| What needs to be done |
Rewrite the rows from the line with "left wrist: (616, 359, -5)" up to and including the line with "right elbow: (326, 255, 27)", changing "ankle" to "heel" and leaving everything else as it is. Leave the pictures out of the answer.

[Opening Exercise inputs section]

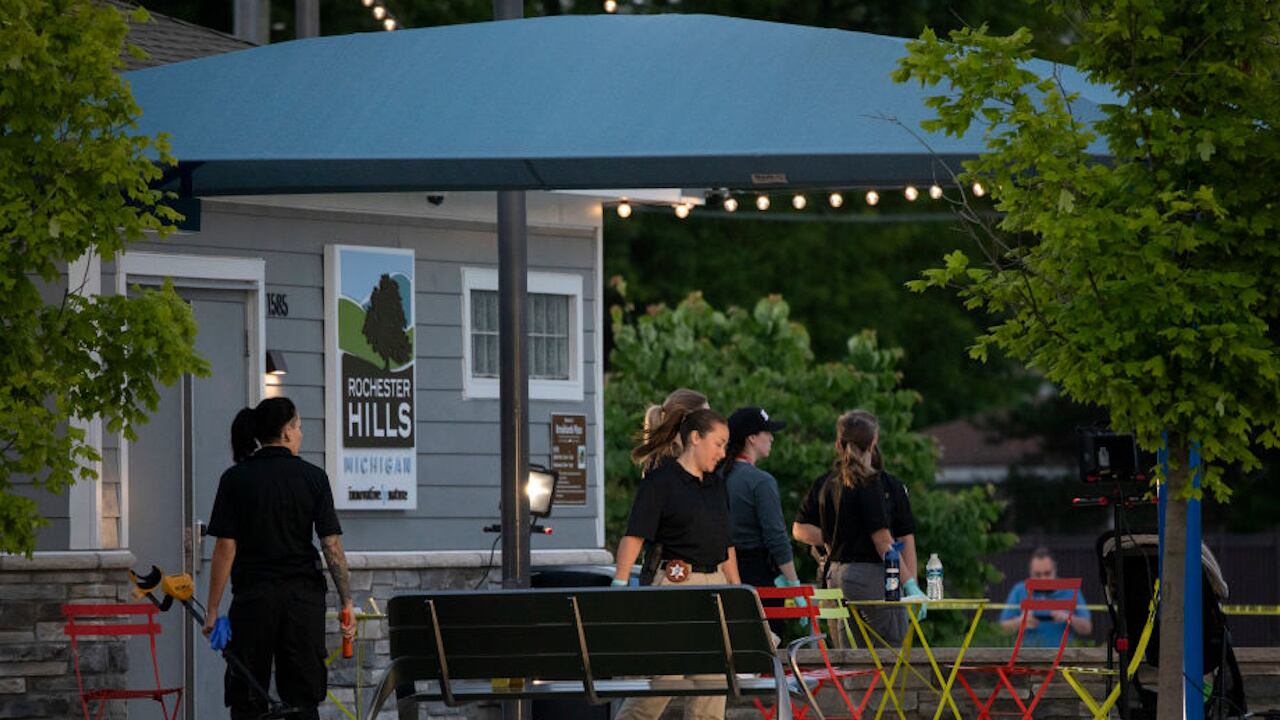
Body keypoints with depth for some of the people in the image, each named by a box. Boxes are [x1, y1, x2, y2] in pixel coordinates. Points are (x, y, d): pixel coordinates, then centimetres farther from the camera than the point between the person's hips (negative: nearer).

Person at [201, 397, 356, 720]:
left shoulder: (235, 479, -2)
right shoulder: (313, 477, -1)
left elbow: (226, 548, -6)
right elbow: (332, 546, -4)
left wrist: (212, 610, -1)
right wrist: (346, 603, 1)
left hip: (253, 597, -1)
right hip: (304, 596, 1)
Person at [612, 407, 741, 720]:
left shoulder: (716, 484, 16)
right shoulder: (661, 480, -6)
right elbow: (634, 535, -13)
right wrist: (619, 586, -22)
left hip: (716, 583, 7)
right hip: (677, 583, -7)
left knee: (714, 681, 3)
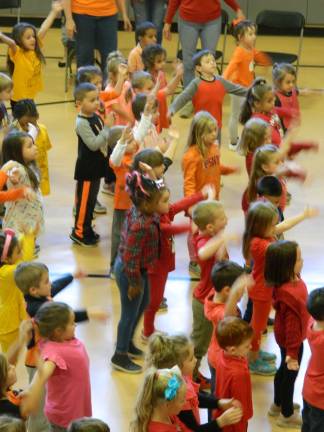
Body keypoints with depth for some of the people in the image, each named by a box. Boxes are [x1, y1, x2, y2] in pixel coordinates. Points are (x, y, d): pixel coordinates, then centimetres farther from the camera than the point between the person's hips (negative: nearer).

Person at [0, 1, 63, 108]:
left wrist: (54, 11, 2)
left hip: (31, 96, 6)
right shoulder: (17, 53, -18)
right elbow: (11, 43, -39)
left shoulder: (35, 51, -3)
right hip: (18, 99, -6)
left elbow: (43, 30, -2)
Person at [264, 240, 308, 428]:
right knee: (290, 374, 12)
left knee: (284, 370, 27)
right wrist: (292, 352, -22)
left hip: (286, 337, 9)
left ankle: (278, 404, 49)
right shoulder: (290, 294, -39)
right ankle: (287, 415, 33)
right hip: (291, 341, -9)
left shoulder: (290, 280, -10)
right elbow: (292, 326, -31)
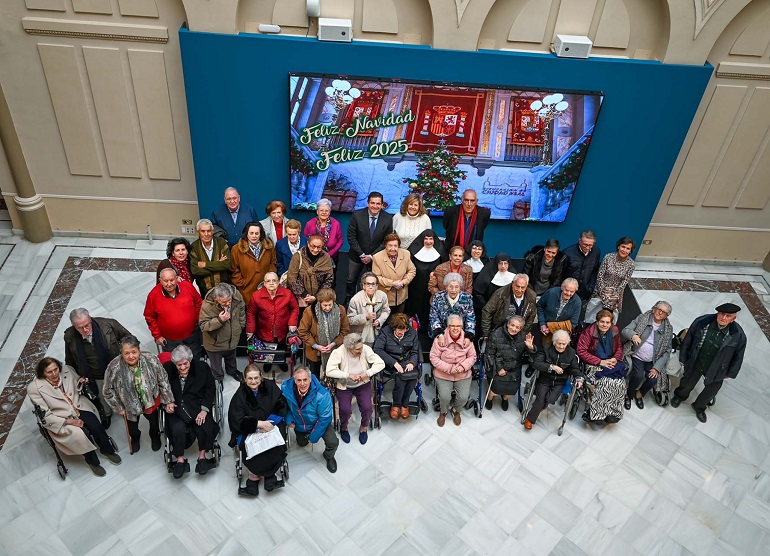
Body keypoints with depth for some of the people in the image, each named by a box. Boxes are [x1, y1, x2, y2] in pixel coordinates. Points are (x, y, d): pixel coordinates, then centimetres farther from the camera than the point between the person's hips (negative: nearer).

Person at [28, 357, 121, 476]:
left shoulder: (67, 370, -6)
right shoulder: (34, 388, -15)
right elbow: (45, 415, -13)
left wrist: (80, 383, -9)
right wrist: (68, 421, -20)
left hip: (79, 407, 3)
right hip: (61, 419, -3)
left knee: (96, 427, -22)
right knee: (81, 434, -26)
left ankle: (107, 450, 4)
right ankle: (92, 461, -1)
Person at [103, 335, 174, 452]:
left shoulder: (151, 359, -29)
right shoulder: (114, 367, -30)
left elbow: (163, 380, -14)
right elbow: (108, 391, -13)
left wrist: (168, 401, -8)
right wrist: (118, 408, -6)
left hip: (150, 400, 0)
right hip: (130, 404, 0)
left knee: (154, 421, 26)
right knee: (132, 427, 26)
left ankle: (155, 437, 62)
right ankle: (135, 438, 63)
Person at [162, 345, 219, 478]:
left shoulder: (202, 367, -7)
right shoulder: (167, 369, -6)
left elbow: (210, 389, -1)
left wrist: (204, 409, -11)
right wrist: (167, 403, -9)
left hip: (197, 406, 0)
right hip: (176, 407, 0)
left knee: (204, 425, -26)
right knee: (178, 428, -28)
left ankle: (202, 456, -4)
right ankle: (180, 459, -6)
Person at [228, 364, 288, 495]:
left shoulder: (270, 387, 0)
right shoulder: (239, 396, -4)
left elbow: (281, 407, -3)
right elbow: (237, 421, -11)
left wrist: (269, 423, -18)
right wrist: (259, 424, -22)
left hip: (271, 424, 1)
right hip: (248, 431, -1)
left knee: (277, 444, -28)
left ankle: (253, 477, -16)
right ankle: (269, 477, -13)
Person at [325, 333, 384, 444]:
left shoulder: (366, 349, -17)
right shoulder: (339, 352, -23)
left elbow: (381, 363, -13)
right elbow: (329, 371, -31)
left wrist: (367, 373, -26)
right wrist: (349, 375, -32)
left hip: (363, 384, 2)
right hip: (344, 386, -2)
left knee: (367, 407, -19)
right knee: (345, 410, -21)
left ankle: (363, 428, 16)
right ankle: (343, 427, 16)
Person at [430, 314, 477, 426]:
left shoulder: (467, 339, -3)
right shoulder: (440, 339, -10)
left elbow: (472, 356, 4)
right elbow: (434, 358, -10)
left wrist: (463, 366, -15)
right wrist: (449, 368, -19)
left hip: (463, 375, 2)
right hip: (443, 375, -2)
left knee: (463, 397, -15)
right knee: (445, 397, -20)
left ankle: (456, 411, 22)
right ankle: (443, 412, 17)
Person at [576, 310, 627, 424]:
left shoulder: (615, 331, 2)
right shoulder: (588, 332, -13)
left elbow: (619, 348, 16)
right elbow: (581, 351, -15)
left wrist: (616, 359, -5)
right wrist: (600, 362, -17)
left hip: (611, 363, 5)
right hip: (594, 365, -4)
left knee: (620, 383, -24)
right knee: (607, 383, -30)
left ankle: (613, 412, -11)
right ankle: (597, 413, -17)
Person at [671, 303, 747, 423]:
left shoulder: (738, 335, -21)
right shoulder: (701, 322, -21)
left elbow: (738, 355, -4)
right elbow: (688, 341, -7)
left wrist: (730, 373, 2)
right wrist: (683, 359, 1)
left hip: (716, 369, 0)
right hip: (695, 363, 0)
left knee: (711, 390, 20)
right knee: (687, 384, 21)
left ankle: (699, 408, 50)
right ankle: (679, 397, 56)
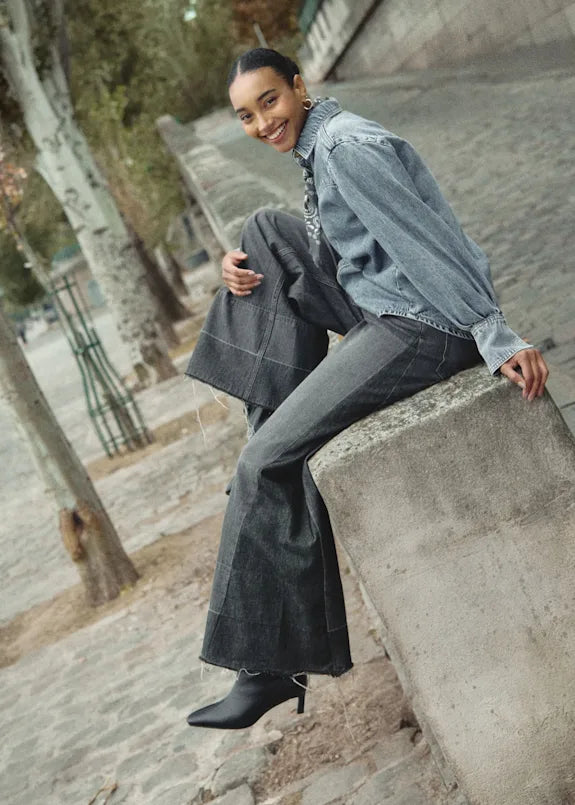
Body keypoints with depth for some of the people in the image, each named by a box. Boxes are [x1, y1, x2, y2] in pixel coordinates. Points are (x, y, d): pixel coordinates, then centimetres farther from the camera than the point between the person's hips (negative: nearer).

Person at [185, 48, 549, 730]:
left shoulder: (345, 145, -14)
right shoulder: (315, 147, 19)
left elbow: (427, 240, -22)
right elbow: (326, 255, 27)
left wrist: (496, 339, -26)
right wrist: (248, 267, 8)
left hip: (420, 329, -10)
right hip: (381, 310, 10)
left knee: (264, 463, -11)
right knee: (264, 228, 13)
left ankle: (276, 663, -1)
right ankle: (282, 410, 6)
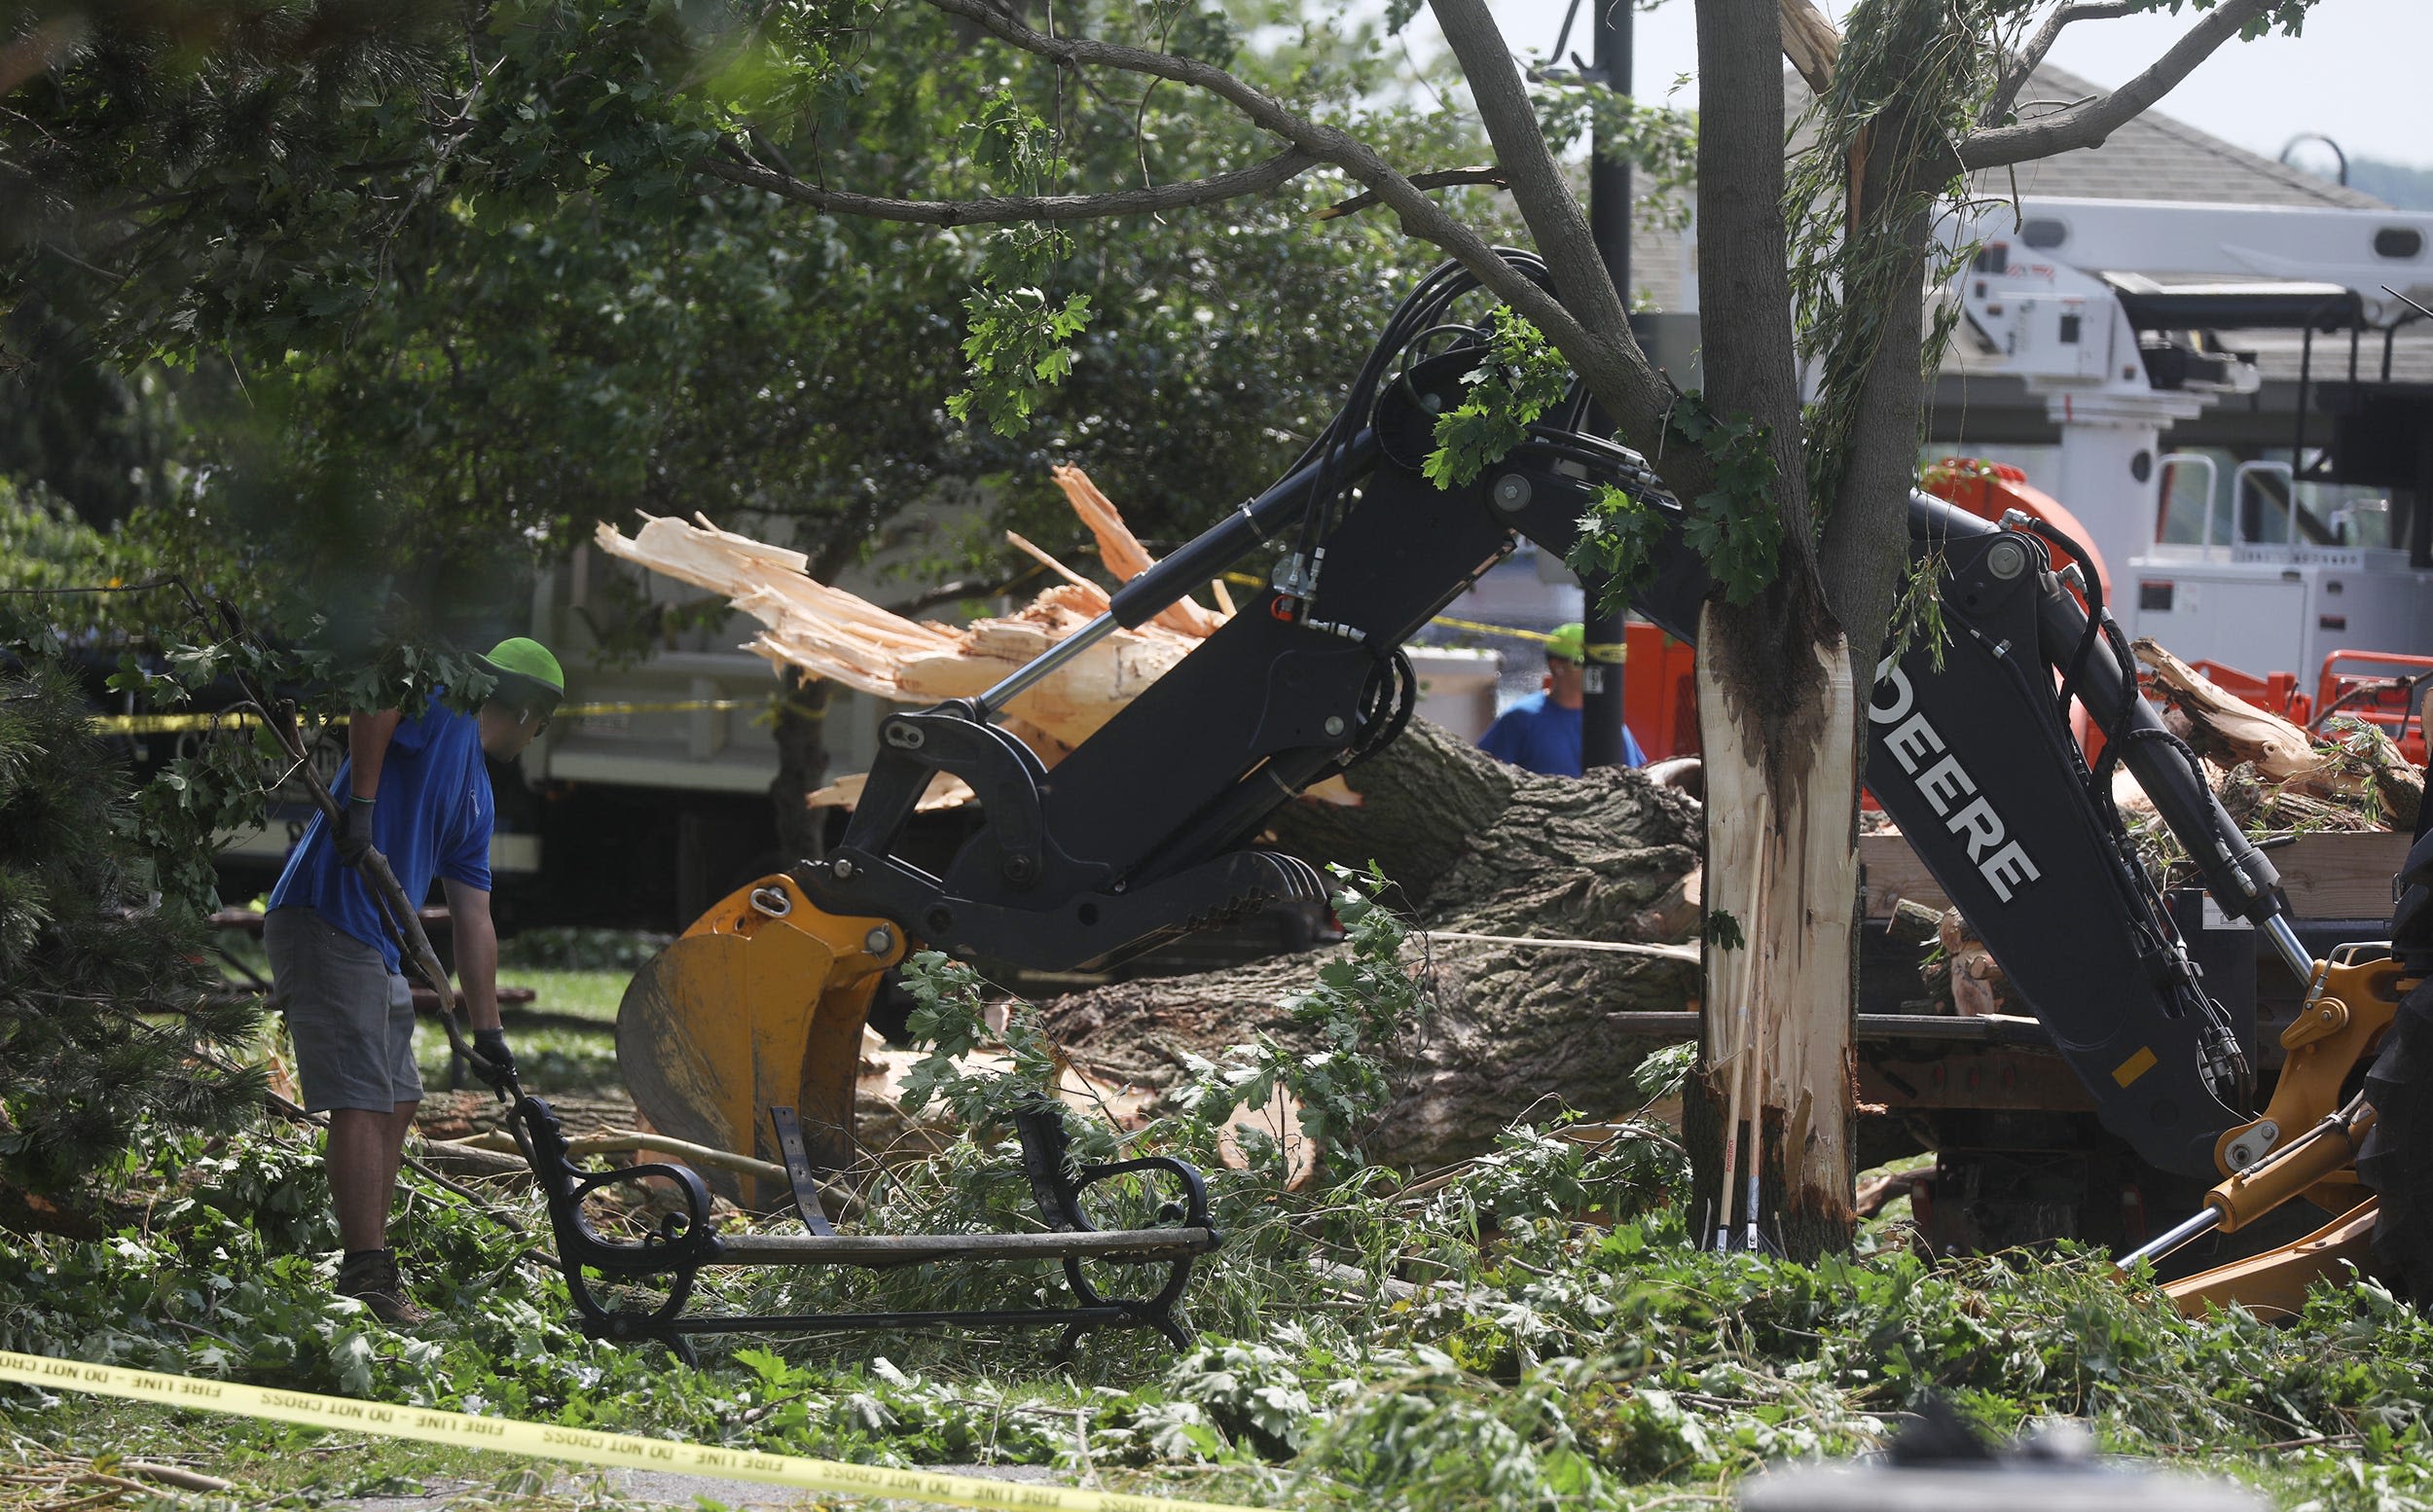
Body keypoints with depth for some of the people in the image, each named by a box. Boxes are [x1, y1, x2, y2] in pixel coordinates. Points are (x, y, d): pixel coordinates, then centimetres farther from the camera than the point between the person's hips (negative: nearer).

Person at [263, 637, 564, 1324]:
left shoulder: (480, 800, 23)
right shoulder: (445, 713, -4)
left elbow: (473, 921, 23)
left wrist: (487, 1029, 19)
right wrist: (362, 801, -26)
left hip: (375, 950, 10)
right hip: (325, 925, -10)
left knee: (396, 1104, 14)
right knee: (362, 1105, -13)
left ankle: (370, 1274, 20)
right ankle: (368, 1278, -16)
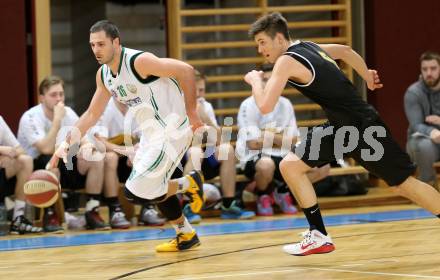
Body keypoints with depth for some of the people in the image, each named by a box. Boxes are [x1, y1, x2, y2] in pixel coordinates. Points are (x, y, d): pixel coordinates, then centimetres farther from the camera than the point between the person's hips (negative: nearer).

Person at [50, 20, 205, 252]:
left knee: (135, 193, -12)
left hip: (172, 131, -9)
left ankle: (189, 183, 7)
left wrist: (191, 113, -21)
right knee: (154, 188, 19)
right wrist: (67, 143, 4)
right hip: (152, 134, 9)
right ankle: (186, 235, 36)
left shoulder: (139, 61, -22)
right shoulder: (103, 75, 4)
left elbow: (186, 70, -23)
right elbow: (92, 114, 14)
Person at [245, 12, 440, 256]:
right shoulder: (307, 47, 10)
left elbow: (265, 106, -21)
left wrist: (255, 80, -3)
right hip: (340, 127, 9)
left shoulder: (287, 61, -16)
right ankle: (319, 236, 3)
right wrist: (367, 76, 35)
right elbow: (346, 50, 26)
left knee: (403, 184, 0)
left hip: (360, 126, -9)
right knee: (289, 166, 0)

[Closing Exercise inputs section]

| Reply |
left wrist: (616, 359, -5)
right wrist: (600, 362, -17)
left hip: (611, 363, 5)
right hip: (594, 365, -4)
left knee: (620, 383, -24)
right knee: (607, 383, -30)
left heel: (613, 412, -11)
right heel: (597, 413, -17)
Person at [671, 303, 747, 423]:
left shoulder: (738, 335, -21)
right shoulder: (701, 322, -21)
left elbow: (738, 355, -4)
right elbow: (688, 341, -7)
left wrist: (730, 373, 2)
right wrist: (683, 359, 1)
left hip: (716, 369, 0)
right hip: (695, 363, 0)
left knee: (711, 390, 20)
right knee: (687, 384, 21)
left heel: (699, 408, 50)
right heel: (679, 397, 56)
Body keypoints with depth for some of the people in the image, each named by a box. Boxes are [x1, y1, x2, y2] in pixel coordinates. Points are (x, y, d): pixel coordinates, then centimetres farther from the camera than the point between the person's hips (negative: nearer).

Person at [185, 48, 549, 730]:
left shoulder: (345, 145, -14)
right shoulder: (315, 147, 19)
left elbow: (427, 240, -22)
right elbow: (326, 255, 27)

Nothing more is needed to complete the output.